Hasil uji hipotesis diperoleh nilai observasi (Fhitung = 8,316 > Ftabel = 3,16 untuk taraf signifikansi p < 0,05). Artinya terdapat perbedaan hasil belajar   kompetensi pemeliharaan sistem pengapian yang signifikan antara siswa yang diajar dengan menggunakan strategi pembelajaran ekspositori dengan siswa yang diajar dengan menggunakan strategi pembelajaran diskoveri. Hasil analisis varian menunjukkan bahwa: (Fhitung = 5,570 > Ftabel = 3,16 untuk taraf signifikansi p < 0,05). Artinya terdapat perbedaan hasil belajar pencapaian kompetensi mengelas sambungan sudut antara siswa yang memiliki bakat mekanik tinggi dengan siswa yang memiliki bakat berpikir mekanik cukup dan siswa yang memiliki bakat   mekanik rendah, dan hasil analisis hipotesis 3 menunjukkan bahwa (Fhitung = 1, 498 < F tabel = 3,16 untuk taraf signifikansi p < 0,05) dengan tingkat signifikansi 0,232.

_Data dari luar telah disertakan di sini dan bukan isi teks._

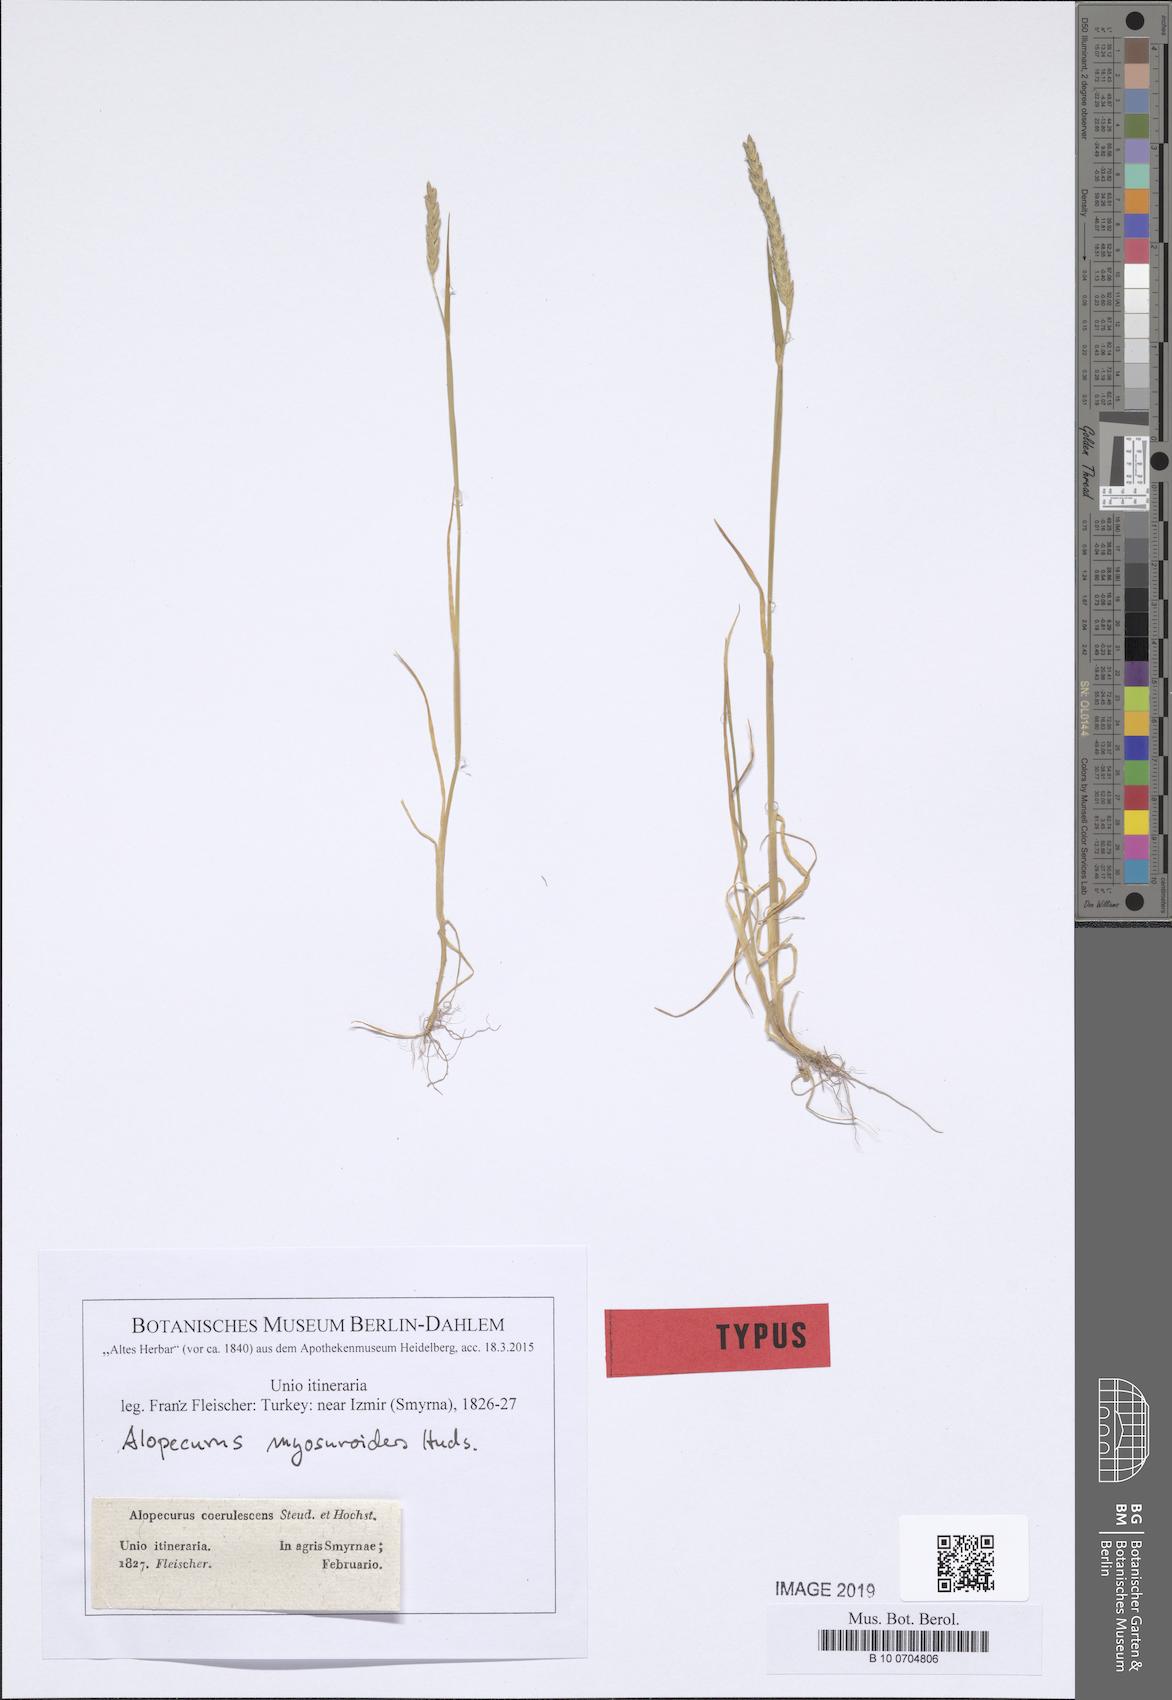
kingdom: Plantae
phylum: Tracheophyta
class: Liliopsida
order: Poales
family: Poaceae
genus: Alopecurus
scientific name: Alopecurus myosuroides
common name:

Berdasarkan hasil penelitian disarankan agar (1) kepada para Kepala Sekolah Kejuruan  perlu adanya pemahaman kemampuan belajar peserta didik agar dapat memberikan perlakuan yang tepat dalam proses pembelajaran terutama pada pemilihan strategi penyampaian atau strategi dalam mengajar dikelas sehingga dapat memaksimalkan hasil belajar siswa sesuai dengan kemampuannya. Pemilihan model pembelajaran diskoveri sangat dianjurkan dalam kegiatan pembelajaran terutama di kelas praktek atau bengkel, penetapan kebijakan melaksanakan tes bakat dan kemampuan siswa dengan melibatkan pihak yang kompeten dalam penerimaan siswa baru dalam menentukan program keahlian masing-masing siswa; (2) kepada seluruh guru yang mengajar di sekolah/di bengkel diharapkan memilih model pembelajaran yang tepat yaitu model pembelajaran diskoveri dalam pembelajaran sistem pengapian sehingga para guru tidak  banyak mengalami kendala dalam pembelajaran; dan (3) kepada para peneliti yang berminat melakukan penelitian sejenis, disarankan untuk menambah beberapa variabel penelitian belajar sistem kelistrikan, agar memperoleh informasi data hasil belajar yang lebih maksimal dan akurat.